### Problem to work on
Only the lines from the one containing "Identify the document" through the end of the data belong in the answer; reproduce them exactly.

************

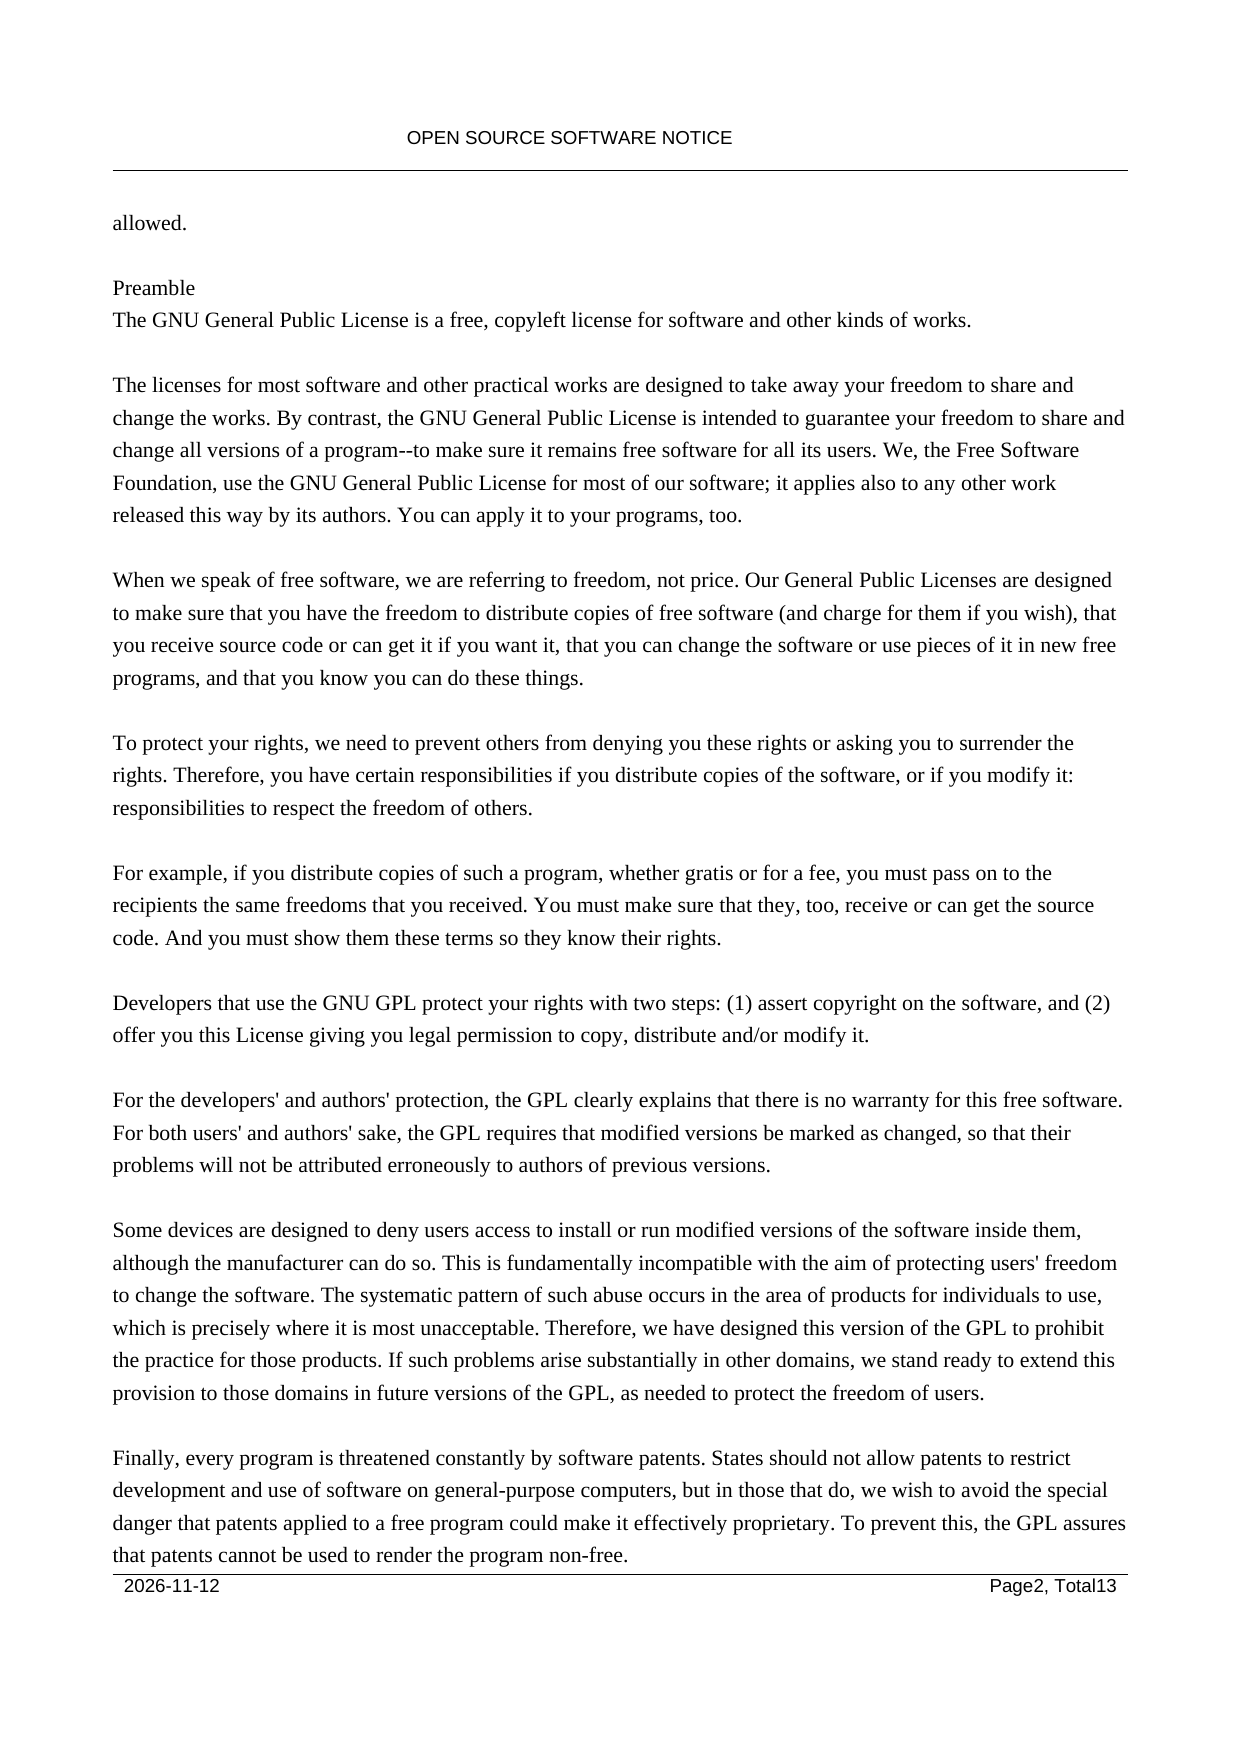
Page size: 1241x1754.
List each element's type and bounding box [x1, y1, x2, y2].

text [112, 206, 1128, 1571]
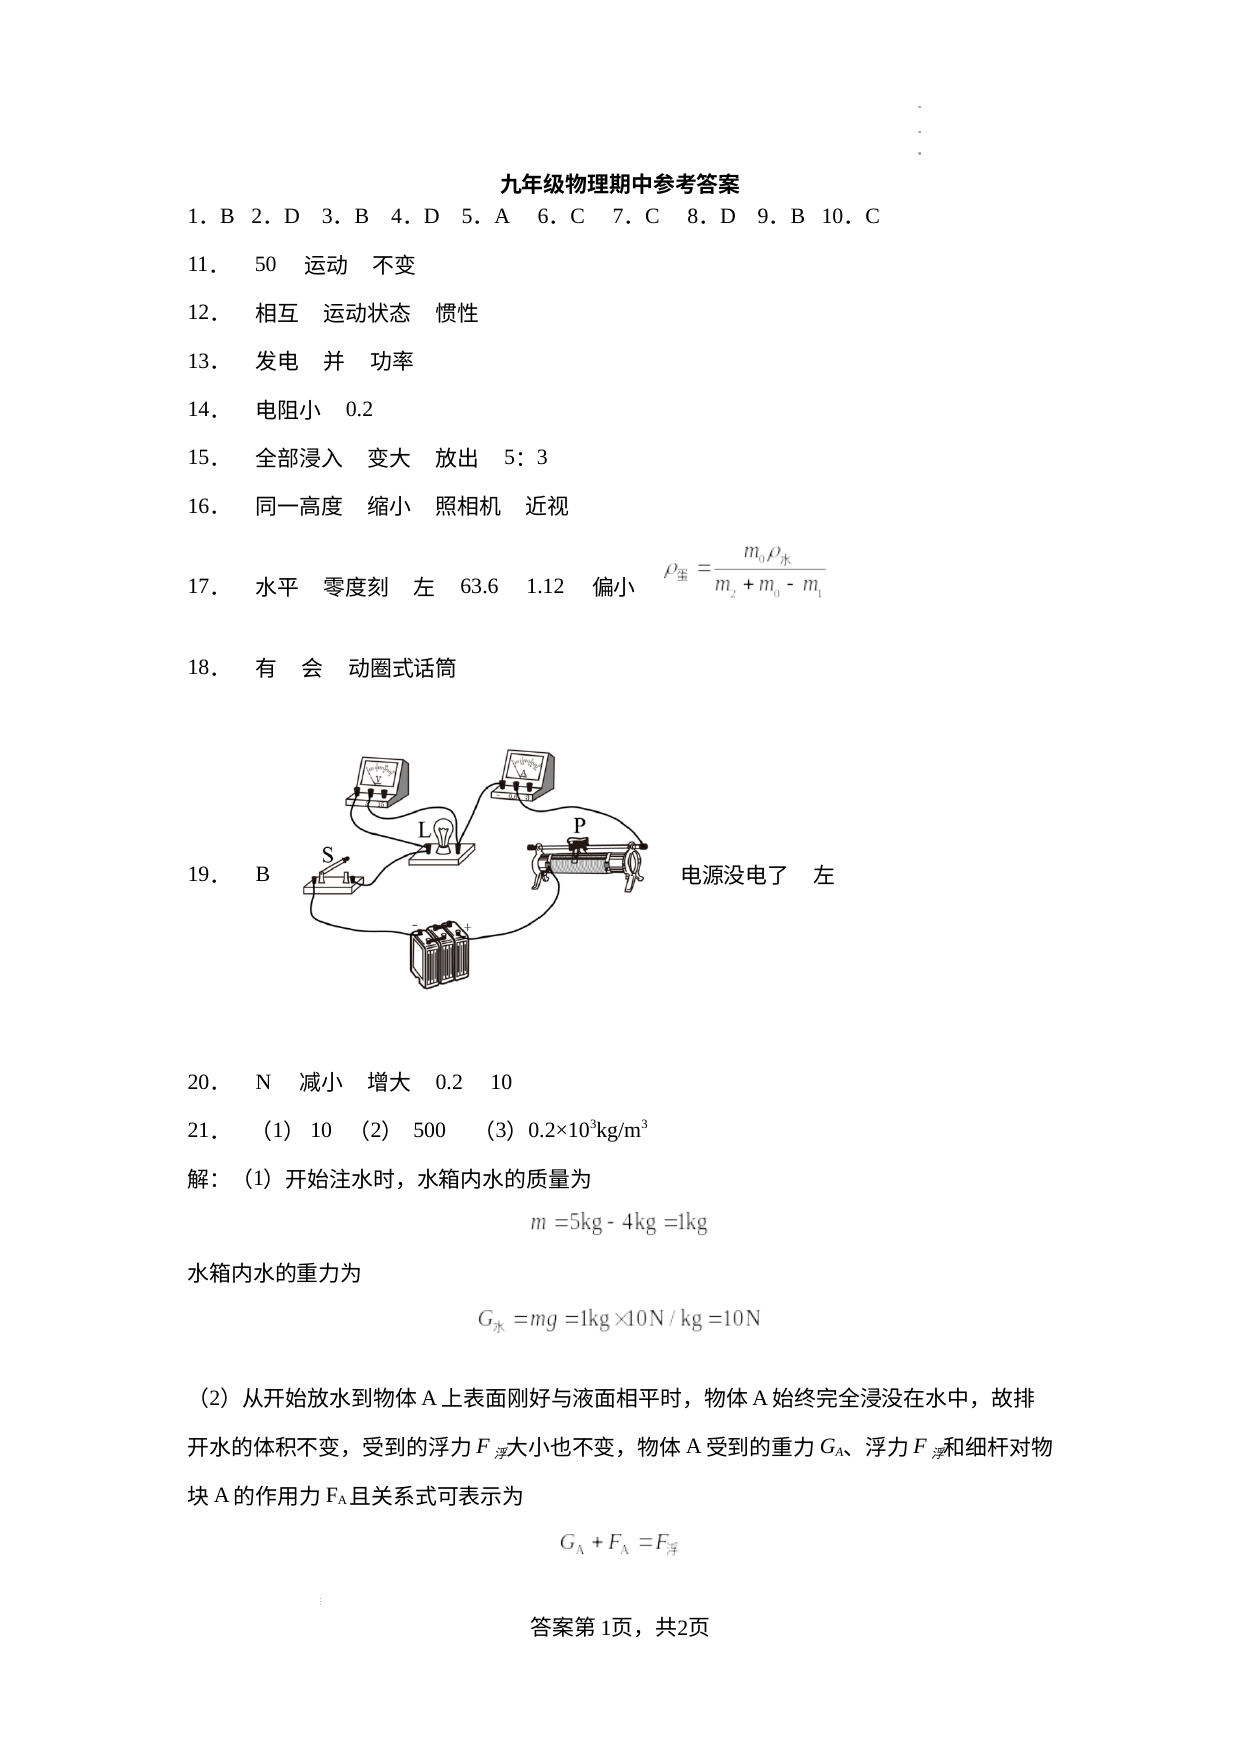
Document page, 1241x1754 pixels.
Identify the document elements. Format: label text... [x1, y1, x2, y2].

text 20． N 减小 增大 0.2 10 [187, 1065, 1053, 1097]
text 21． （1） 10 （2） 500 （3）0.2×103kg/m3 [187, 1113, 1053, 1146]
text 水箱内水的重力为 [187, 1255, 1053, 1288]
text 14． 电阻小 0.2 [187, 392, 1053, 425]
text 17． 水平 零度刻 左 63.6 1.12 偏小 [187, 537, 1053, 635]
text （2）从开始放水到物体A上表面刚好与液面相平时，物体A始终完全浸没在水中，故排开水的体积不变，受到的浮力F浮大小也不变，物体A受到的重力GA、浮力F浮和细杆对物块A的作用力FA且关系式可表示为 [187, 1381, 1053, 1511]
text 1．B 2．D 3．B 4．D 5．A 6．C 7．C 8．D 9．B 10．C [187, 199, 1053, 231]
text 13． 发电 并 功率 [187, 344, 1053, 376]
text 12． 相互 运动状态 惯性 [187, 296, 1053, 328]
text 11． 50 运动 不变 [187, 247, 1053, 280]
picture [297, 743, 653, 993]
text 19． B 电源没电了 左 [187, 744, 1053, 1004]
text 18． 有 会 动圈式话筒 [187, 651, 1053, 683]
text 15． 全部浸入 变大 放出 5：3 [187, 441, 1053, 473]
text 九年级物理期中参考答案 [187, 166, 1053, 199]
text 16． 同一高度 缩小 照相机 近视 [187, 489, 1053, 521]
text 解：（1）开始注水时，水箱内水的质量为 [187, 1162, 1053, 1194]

************

### Answer section
Identify the document elements. Format: label text... [x1, y1, x2, y2].

text 20． N 减小 增大 0.2 10 [187, 1065, 1053, 1097]
text 21． （1） 10 （2） 500 （3）0.2×103kg/m3 [187, 1113, 1053, 1146]
text 水箱内水的重力为 [187, 1255, 1053, 1288]
text 14． 电阻小 0.2 [187, 392, 1053, 425]
text 17． 水平 零度刻 左 63.6 1.12 偏小 [187, 537, 1053, 635]
text （2）从开始放水到物体A上表面刚好与液面相平时，物体A始终完全浸没在水中，故排开水的体积不变，受到的浮力F浮大小也不变，物体A受到的重力GA、浮力F浮和细杆对物块A的作用力FA且关系式可表示为 [187, 1381, 1053, 1511]
text 1．B 2．D 3．B 4．D 5．A 6．C 7．C 8．D 9．B 10．C [187, 199, 1053, 231]
text 13． 发电 并 功率 [187, 344, 1053, 376]
text 12． 相互 运动状态 惯性 [187, 296, 1053, 328]
text 11． 50 运动 不变 [187, 247, 1053, 280]
picture [297, 743, 653, 993]
text 19． B 电源没电了 左 [187, 744, 1053, 1004]
text 18． 有 会 动圈式话筒 [187, 651, 1053, 683]
text 15． 全部浸入 变大 放出 5：3 [187, 441, 1053, 473]
text 九年级物理期中参考答案 [187, 166, 1053, 199]
text 16． 同一高度 缩小 照相机 近视 [187, 489, 1053, 521]
text 解：（1）开始注水时，水箱内水的质量为 [187, 1162, 1053, 1194]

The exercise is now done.